▶ _Required tasks_:
a) From the ATV plow thread, pull out the stretch from "Years ago I" through "(Nov 26, 2008)".
b) In the ATV plow thread, what machine is the CC down pressure system mounted on?

--- Document excerpt Enclosed Below ---

I have had good success with the CC down pressure system. I have it mounted on my Prairie 360 and use it the most due to speed.

Years ago I found adding weight helped the plow stay down but worked against the atv once the plow was on the ground so I quit using the weight on the plow. With the down pressure system I get the advantage of the weight without the disadvantages.


----------



## ALC-GregH (Nov 26, 2008)

Reb;1381756 said:


> I have used the synthetic rope on both of my atv's setup with snowplows for years now, never had one break yet. But I attach the rope to the winch drum so *I have 4 lines coming off the drum to spread the load*. I also don't have the loop braided into the rope which is usually the break point from prior experience. Both atv's are setup with down pressure systems on the blades which increases the load on the line. Where there is a will there is a way.


That's cheating. Use the rope as a single coming off and you'll be cussing when it snaps. It WILL break. Using 4 pieces coming off is like using a 2in strap. Might as well use a strap.


----------



## Reb (Feb 8, 2008)

Actually I did use a strap for a while, never broke one but also didn't come up with a good way to attach the strap to the drum without modifying the drum. Without the extra load of the down pressure system the strap worked fine but with the extra load it would keep slipping so I figured out a way to attach the rope to get the 4 lines coming off the drum, and no modifications required to do it. As they say, the rest is history. Over the years I have tried a lot of different options but now it is trouble free.

--- End of Enclosed Document excerpt ---
--- Provided material Enclosed Below ---

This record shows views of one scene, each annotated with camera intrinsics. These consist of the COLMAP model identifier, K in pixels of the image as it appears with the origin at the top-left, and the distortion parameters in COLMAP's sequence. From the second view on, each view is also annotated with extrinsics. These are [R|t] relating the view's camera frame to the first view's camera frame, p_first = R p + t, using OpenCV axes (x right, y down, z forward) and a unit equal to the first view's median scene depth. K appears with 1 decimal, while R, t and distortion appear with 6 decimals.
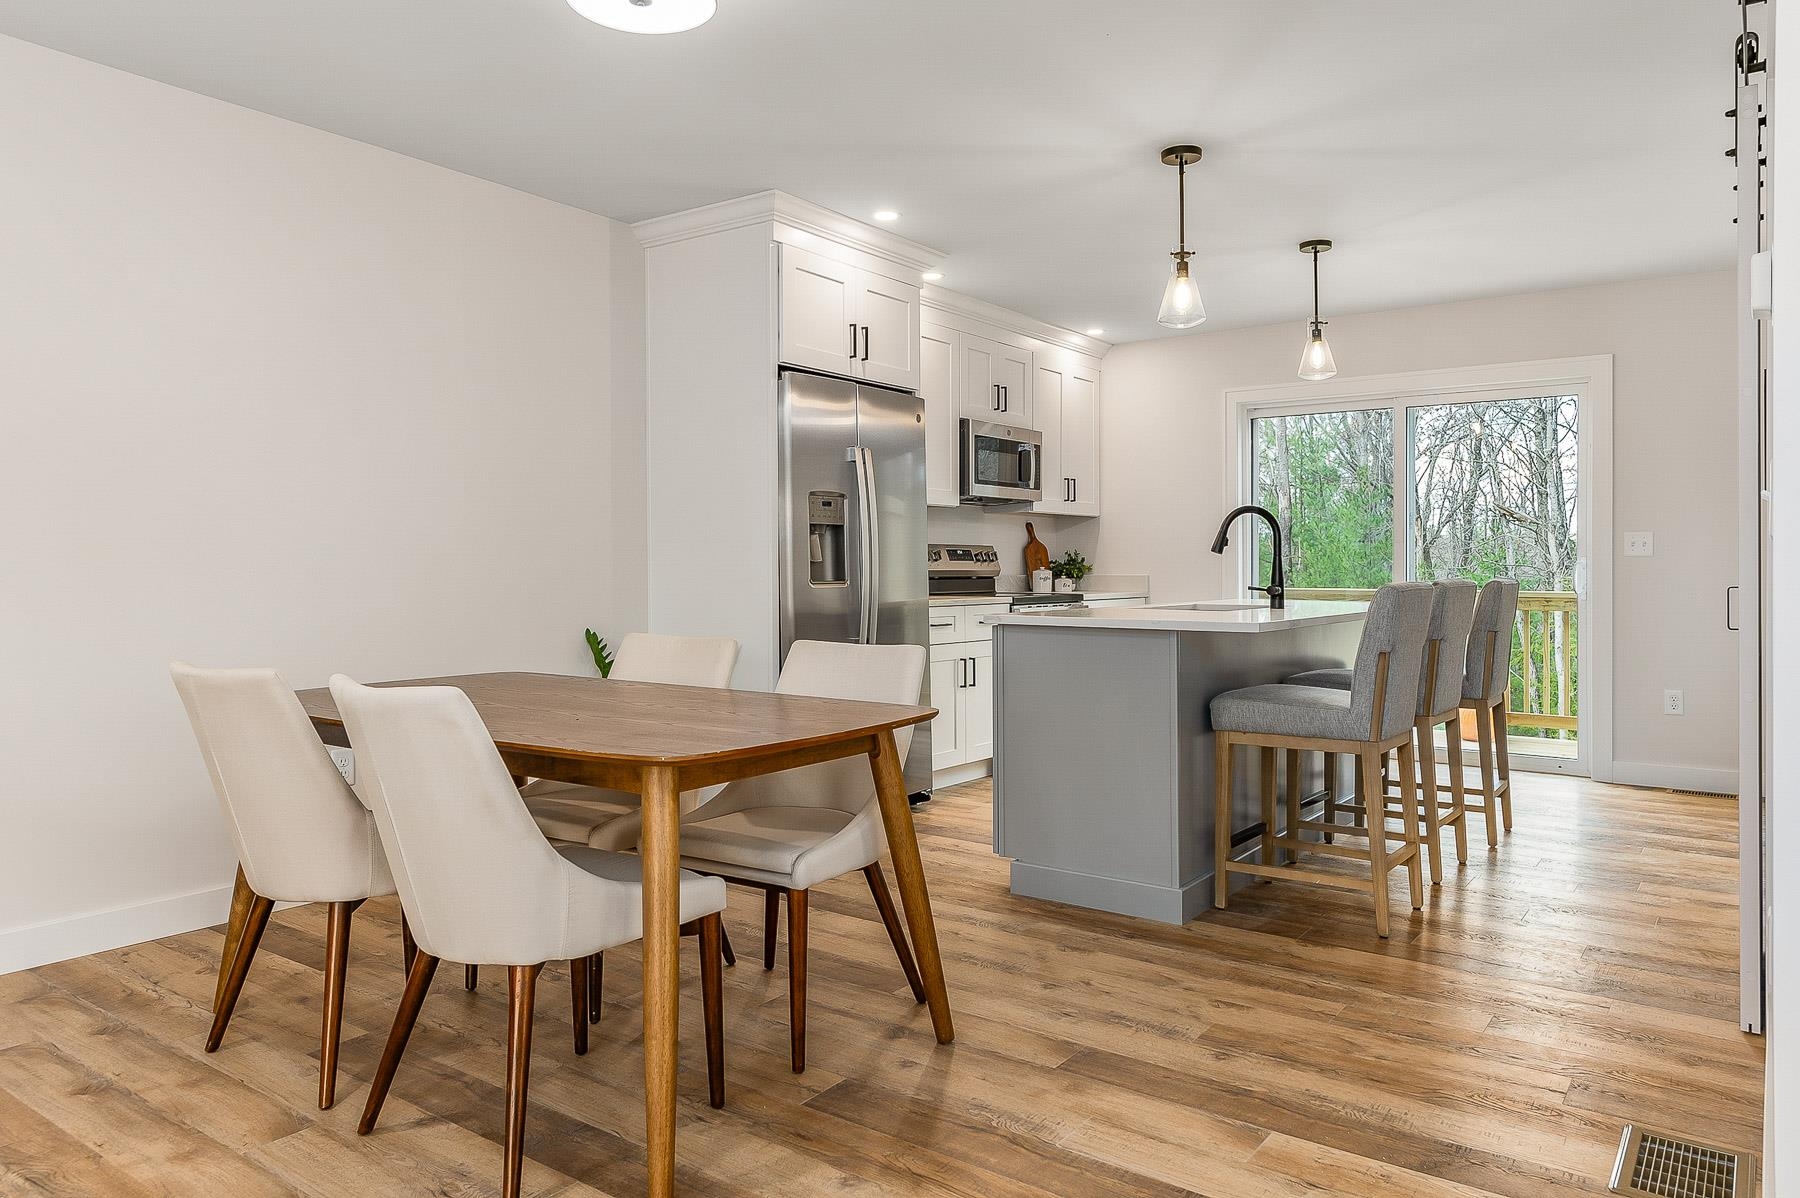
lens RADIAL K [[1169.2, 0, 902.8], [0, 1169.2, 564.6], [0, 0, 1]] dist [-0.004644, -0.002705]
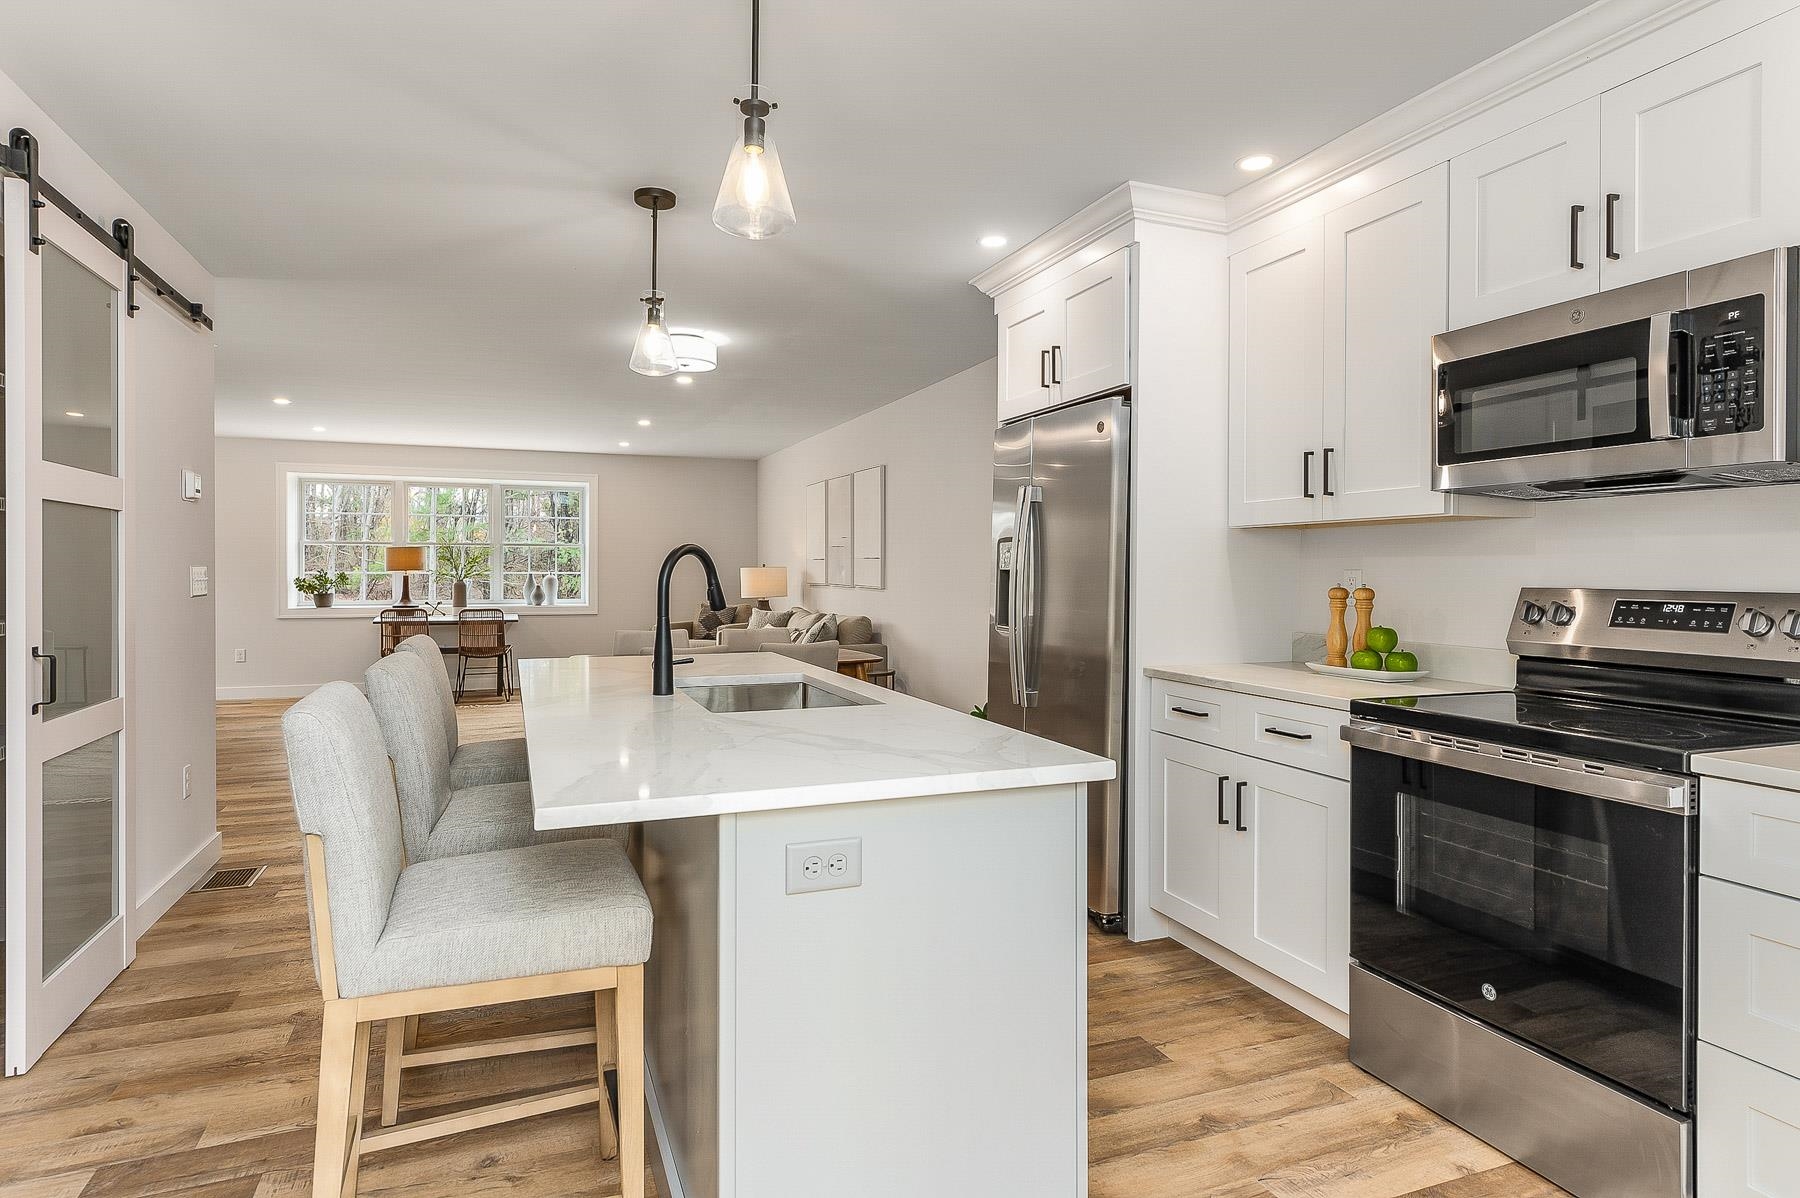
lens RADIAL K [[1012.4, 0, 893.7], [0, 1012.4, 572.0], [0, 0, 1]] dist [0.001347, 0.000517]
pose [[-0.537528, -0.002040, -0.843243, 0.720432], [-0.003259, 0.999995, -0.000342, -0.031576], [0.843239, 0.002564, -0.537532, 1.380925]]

--- End of Enclosed Provided material ---

▶ _Answer section_:
a)
Years ago I found adding weight helped the plow stay down but worked against the atv once the plow was on the ground so I quit using the weight on the plow. With the down pressure system I get the advantage of the weight without the disadvantages.


----------



## ALC-GregH (Nov 26, 2008)

b) A Prairie 360.